When design of primers, the affine connector label that biotin-avidin combines also may be selected, it is any to carry out DNA
The connector of label is used equally for being fixed on film, and this will not be repeated here.
The affine connector of Avidin is had as used, then the single-stranded isolated membrane system of DNA also can choose with affine suction
Attached membrane system, it is single-stranded for separating DNA.Membrane system with affine suction-operated includes silicon fiml matrix membrane, Magnetic Granular Films, yin
Ion exchange material film, nitrocellulose filter or PA membrane, and through modification, coated magnetic bead and/or silicon dioxide film etc.,
Herein with no restrictions.
Regular mode in the prior art, such as the single-stranded separation of DNA can also be used in double-stranded DNA separation in the present invention
Kit etc., as long as can play the single-stranded structure separated and collected of DNA and method should all be included within protection scope of the present invention,
This will not be repeated here.
Sequencing spectrogram obtained by the present embodiment and other experimental result datas (sequencing time, sample-adding repeatable accuracy, homogeneity)
With the consistency that 1 the data obtained of embodiment is within the scope of theoretical error, sample-adding repeatable accuracy is 95%.
Embodiment 6
The present embodiment and the difference of embodiment 1 are only that: the end face of the sample needle 41 is plane, diameter 1.5mm, table
Face finish is Ra 3.2, and shifting when sample needle 41 described in step a described in loading methods leaves the dNTP reagent solution
Dynamic speed is 50cm/s, and movement speed when sample needle 41 described in the step b leaves the sequencing reaction liquid is 0.4cm/
S leaves sequencing reaction liquid after moving up and down 5 times in sequencing reaction liquid.
Sequencing spectrogram obtained by the present embodiment and other experimental result datas (sequencing time, sample-adding repeatable accuracy, homogeneity)

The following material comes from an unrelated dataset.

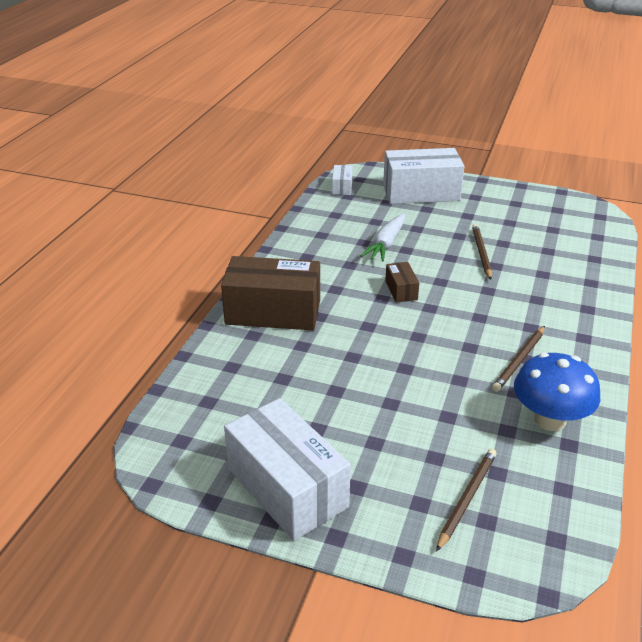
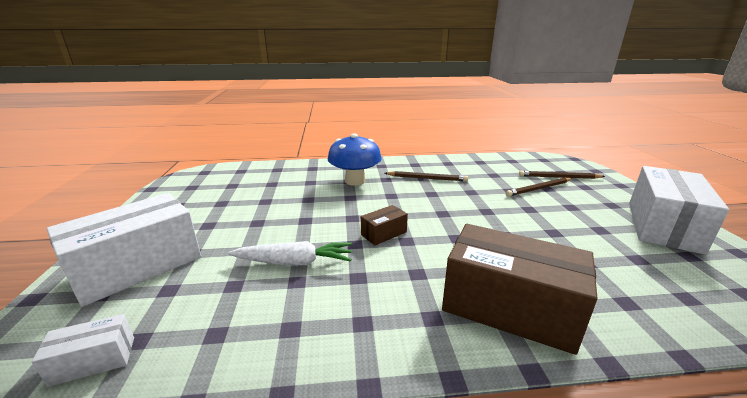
camera: 115 degrees left, 10 degrees down
brown box [221,256,320,330] -> brown box turned 45 degrees counterclockwise [442,224,598,355]
white box [383,148,464,204] -> white box turned 75 degrees clockwise [47,193,201,307]
brown pencil [472,224,492,280] -> brown pencil moved to [505,178,572,197]
blue mushroom [514,353,601,431] -> blue mushroom moved to [328,133,382,186]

With the consistency that 1 the data obtained of embodiment is within the scope of theoretical error, sample-adding repeatable accuracy is 96%.
Embodiment 7
The present embodiment and the difference of embodiment 1 are only that: the end face of the sample needle 41 be cone, diameter 1.6mm,
60 degree of taper, surface smoothness is Ra 9.8, and sample needle 41 described in step a described in loading methods leaves the dNTP examination
Movement speed when agent liquid is 5cm/s, and sample needle 41 described in the step b leaves the movement speed when sequencing reaction liquid
For 4.5cm/s, sequencing reaction liquid is left after moving up and down 12 times in sequencing reaction liquid.
Sequencing spectrogram obtained by the present embodiment and other experimental result datas (sequencing time, sample-adding repeatable accuracy, homogeneity)

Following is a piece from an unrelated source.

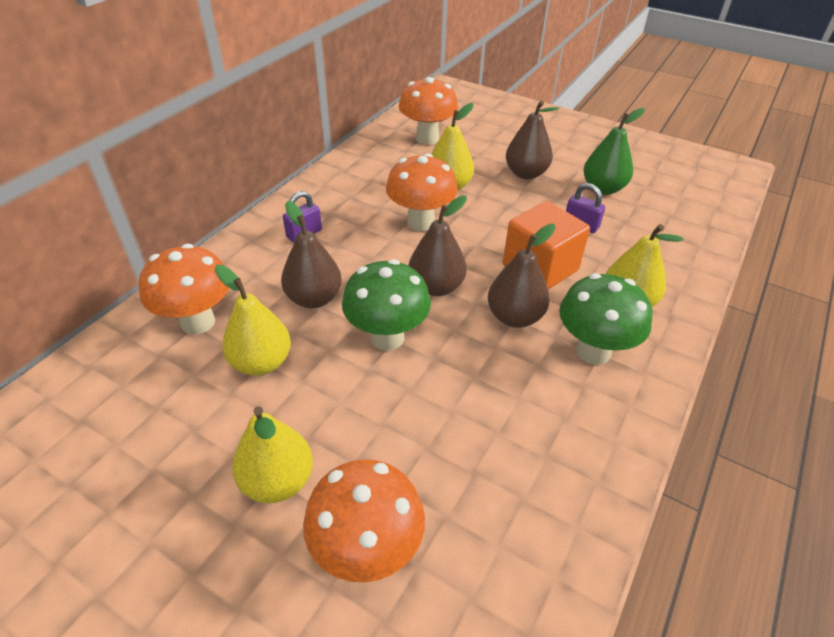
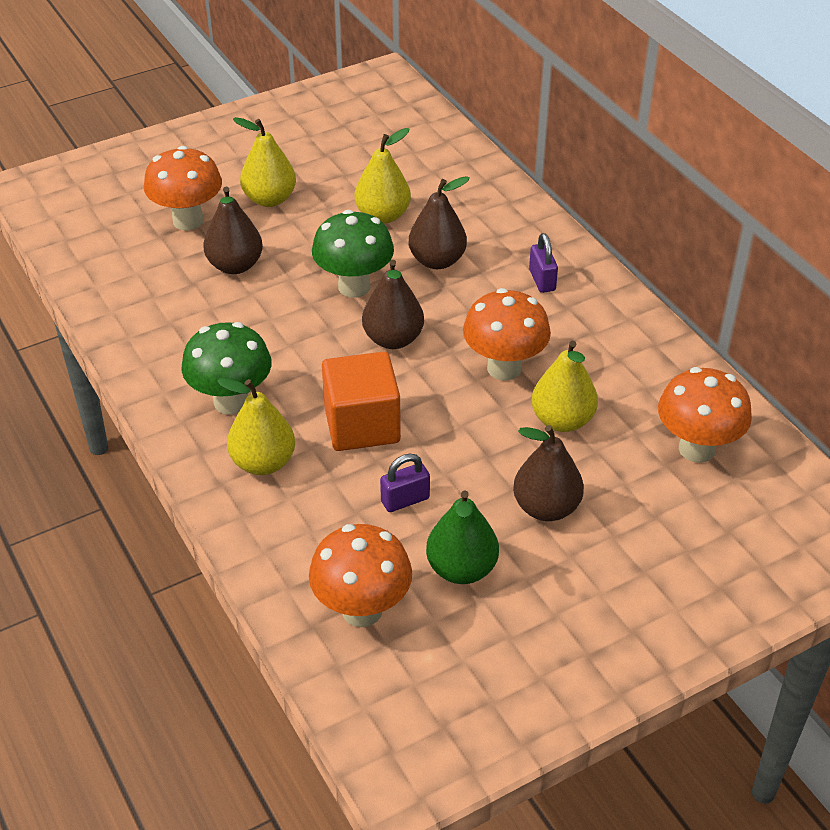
camera: 120 degrees right, 0 degrees up
orange mushroom [139,244,229,334] -> orange mushroom moved to [309,524,412,627]
brown pear [488,224,556,328] -> brown pear moved to [203,187,263,274]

With the consistency that 1 the data obtained of embodiment is within the scope of theoretical error, sample-adding repeatable accuracy is 95%.

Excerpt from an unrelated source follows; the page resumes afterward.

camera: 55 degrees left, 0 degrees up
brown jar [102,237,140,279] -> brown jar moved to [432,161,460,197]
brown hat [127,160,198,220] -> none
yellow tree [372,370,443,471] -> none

Be it is necessary to described herein finally: above embodiments are served only for making technical solution of the present invention further detailed
Ground explanation, should not be understood as limiting the scope of the invention, those skilled in the art's above content according to the present invention
The some nonessential modifications and adaptations made all belong to the scope of protection of the present invention.It is it is necessary to described herein finally: with
Upper embodiment is served only for being described in more detail technical solution of the present invention, should not be understood as to the scope of the present invention
Limitation, some nonessential modifications and adaptations that those skilled in the art's above content according to the present invention is made belong to
Protection scope of the present invention.